(ANIMAL WELFARE) Animals Australia is calling for the ban of the greyhound export trade to Macau, concerned that major animal abuse is occurring. Macau Greyhound statistics are extremely morbid. The dogs used for racing are kept in awful conditions, and according to the head of Macau’s animal control department, every imported dog from Australia is dead within three years. Dogs that finish the race outside of the top three spots are often killed. Read on for more on the sad lives of these greyhounds, and help end this cruelty by signing the petition below. — Global Animal
National Times, Richard Willingham
GREYHOUNDS exported to Macau are facing a ”death sentence” and living in inhumane conditions but the government says it is not in control of animal welfare in other countries, despite placing strict conditions on livestock exported overseas.
Animals Australia has called on Greyhounds Australasia and the government to ban the trade to the Asian gambling hub because greyhounds are kept in tiny cages, denied regular exercise and killed if they fail to finish in the top three in five consecutive races.
The peak body has begun a review of the trade to Macau, but Agriculture Minister Joe Ludwig said the government was only in control of ensuring dogs were fit and healthy to be exported.
The activist group, which uncovered horrific cruelty to Australian cattle in Indonesian abattoirs, said there were no laws in Macau to protect greyhounds from cruelty.
In 2010, 280 Australian dogs were exported to Macau. Campaign director Lyn White said the head of the Macau government’s animal control department, Dr Choi U Fai, described the plight of greyhounds as ”terrible” and that every dog imported from Australia was dead within three years.
”In 2010, 383 dogs were killed at the track, more than one per day and up from 322 a year before,” Ms White said.

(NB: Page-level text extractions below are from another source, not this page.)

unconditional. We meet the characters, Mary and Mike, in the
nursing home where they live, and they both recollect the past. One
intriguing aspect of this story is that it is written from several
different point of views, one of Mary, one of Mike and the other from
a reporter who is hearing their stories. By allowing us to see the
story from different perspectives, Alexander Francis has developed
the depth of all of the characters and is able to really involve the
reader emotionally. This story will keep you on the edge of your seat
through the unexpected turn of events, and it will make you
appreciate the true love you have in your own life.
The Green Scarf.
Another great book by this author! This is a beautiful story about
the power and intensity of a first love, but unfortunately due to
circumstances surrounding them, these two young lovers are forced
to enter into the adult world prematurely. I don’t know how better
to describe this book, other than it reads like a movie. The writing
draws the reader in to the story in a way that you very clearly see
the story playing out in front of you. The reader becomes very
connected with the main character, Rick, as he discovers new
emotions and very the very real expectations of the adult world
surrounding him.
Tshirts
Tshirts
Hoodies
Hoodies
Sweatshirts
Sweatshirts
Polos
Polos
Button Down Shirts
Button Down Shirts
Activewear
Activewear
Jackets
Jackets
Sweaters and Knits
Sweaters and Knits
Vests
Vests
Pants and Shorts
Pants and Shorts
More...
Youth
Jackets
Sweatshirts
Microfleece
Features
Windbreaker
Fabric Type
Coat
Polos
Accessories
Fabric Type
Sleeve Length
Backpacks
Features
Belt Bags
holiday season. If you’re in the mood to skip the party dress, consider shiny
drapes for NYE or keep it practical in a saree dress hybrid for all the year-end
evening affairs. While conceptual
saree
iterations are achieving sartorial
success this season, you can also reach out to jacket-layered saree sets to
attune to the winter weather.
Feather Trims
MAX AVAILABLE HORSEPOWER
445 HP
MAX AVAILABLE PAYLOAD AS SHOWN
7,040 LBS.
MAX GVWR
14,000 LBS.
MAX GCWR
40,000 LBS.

Greyhounds Australasia chief executive Craig Taberner said it was holding a formal review into its approach to exports, including development of a set of standards for countries importing Australian greyhounds. He expects the review to be before the board in the third quarter of 2012.
”We will engage with the Australian government on the potential for regulatory backing for a new set of export standards. This will aim to ensure that greyhounds cannot be exported to countries who do not meet relevant standards,” Mr Taberner said.
Critics of the trade have inundated Senator Ludwig’s office with complaints. Senator Ludwig wrote to Animals Australia outlining that the government is responsible for ensuring a dog is healthy before granting it an export permit.
”The government does not regulate or monitor the purpose or end use of the export,” Senator Ludwig wrote.
This is in stark contrast to the new export rules for the live export industry that require exporters to have an independently audited supply chain, from farm to overseas slaughter, that meets a stringent set of animal welfare standards.
The Age understands that greyhound exports are treated differently by the department to livestock exports because they are considered companion or racing animals and are exported in much smaller numbers.
A spokeswoman for Senator Ludwig said Australia supported the efforts of other countries to improve animal welfare.
Ms White said: “Exporting greyhounds to Macau is nothing more than a death sentence for these animals. It’s an illogical double standard to put tight regulations in place for the export of native animals, but not for dogs or other animals exported from Australia.”